FASS News
SFU English hosts reading and launch event with writer-in-residence Sam Wiebe
Simon Fraser University’s Department of English officially welcomes alumnus and award-winning author of the Wakeland novels, Sam Wiebe, as its writer-in-residence on Friday, October 13th. Everyone is invited to SFU’s Harbour Centre campus at 7 p.m. for a reading and reception.
Wiebe is already offering writing consultations, which are open to the SFU community and the public. He provides feedback on creative work and advice about how to get published.
“I’ve worked with big presses and small presses,” says Wiebe. “I’ve edited an anthology. I continue to submit stories and get rejections and acceptances, so I have a good sense of what the publishing world is like. I hope that people will avail themselves of that…I can advise them how to write a query letter, submit stories, and more.”
While still an SFU English graduate student, Wiebe decided to write his first novel. He admits that embarking on such a big project during this busy time in his life was not ideal, but he felt compelled to do it anyway.
“I had this feeling that if I didn’t write a novel now, it would never get done—that I’d be 50 and writing manuals for IBM or something, never having done it,” says Wiebe.
Though his first novel didn’t sell, Wiebe didn’t give up and his subsequent books, including the popular Wakeland detective series, have done well.

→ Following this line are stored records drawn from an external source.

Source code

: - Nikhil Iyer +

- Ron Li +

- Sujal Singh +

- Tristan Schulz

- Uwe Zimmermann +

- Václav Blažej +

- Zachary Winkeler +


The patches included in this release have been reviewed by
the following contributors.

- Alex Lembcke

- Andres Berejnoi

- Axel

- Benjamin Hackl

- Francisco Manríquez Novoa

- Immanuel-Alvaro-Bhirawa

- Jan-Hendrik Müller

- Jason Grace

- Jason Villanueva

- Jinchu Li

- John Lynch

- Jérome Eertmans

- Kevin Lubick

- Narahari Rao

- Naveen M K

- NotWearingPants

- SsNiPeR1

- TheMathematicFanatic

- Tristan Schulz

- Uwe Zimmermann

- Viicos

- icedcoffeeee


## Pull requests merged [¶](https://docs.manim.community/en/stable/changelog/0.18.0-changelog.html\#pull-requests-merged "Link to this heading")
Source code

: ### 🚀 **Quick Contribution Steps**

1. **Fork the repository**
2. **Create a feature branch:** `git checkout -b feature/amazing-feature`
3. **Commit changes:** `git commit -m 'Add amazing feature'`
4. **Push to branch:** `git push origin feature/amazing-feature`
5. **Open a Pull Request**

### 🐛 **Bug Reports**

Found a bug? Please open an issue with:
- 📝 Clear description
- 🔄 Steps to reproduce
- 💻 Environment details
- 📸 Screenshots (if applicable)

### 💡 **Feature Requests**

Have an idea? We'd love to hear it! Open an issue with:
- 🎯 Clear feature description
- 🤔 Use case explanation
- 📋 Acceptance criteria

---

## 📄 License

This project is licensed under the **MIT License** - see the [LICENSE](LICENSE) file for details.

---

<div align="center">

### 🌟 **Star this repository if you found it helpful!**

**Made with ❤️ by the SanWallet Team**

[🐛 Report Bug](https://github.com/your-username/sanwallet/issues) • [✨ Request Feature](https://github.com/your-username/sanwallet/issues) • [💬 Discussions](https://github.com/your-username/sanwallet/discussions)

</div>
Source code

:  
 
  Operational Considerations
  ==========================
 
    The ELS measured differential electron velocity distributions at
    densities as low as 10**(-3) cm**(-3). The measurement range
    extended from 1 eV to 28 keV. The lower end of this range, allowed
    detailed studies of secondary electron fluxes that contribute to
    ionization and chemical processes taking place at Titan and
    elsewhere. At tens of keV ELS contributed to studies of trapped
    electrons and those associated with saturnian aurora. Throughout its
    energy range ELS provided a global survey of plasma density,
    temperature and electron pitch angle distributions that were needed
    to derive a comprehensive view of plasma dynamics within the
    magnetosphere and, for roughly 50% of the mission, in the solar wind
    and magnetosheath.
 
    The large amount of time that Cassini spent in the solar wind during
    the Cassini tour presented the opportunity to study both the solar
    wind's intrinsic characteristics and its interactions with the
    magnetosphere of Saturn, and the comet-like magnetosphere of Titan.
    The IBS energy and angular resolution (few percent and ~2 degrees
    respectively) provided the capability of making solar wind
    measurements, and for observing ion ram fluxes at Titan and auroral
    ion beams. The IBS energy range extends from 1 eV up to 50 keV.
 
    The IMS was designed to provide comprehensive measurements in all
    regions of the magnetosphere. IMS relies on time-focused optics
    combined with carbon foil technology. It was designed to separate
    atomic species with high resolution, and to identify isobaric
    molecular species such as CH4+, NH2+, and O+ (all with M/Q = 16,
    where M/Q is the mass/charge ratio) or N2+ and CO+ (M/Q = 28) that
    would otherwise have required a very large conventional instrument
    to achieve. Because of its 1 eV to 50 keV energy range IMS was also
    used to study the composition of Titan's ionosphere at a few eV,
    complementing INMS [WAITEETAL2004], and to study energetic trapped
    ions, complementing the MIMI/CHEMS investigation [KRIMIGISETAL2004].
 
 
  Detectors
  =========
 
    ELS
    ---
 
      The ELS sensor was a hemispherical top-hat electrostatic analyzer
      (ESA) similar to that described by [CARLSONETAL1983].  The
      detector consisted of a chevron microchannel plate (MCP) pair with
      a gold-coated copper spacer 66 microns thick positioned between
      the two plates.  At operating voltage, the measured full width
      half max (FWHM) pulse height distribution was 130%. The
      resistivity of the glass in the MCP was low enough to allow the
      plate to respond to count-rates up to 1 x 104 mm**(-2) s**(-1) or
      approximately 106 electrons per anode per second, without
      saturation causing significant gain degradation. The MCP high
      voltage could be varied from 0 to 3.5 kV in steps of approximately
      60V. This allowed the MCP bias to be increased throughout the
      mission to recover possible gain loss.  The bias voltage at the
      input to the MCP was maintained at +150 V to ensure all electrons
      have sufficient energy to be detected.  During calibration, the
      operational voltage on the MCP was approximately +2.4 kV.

He draws inspiration from the detective fiction and mystery novels he grew up reading, as well as from Vancouver itself. Born and raised in the city, Wiebe feels a deep connection to it.
“I couldn’t imagine not writing about Vancouver,” he says. “I find it so deeply fascinating. It’s on the cutting edge of harm-reduction, foreign capital and ownership, housing and land questions, the fact that it’s on unceded territory…it opens up so many interesting questions of who gets to live here and what a city should be and how it should function.”
In Wiebe’s latest book, Sunset and Jericho, Vancouver’s housing crisis is front and center. In this fourth installment of his popular detective series, Dave Wakeland and all the other characters in the novel are motivated by “the grinding feeling of never being able to get ahead, never being able to own a home, the sense that at any minute your life can be ripped out from under you,” says Wiebe.
During his residency, Wiebe will be working on a historical novel about Vancouver. He’ll be looking at the city in the 1970s and ‘80s, as well as his own family history. He’s already discovered an interesting episode in his grandfather’s life.
“A couple of months ago, I learned that my grandfather was one of the WWII veterans who took over the old Hotel Vancouver when the government wouldn’t build housing for veterans,” he says. “Basically, this was an armed occupation of a building that led to social housing being built. I thought that was just the coolest thing to find out about your family.”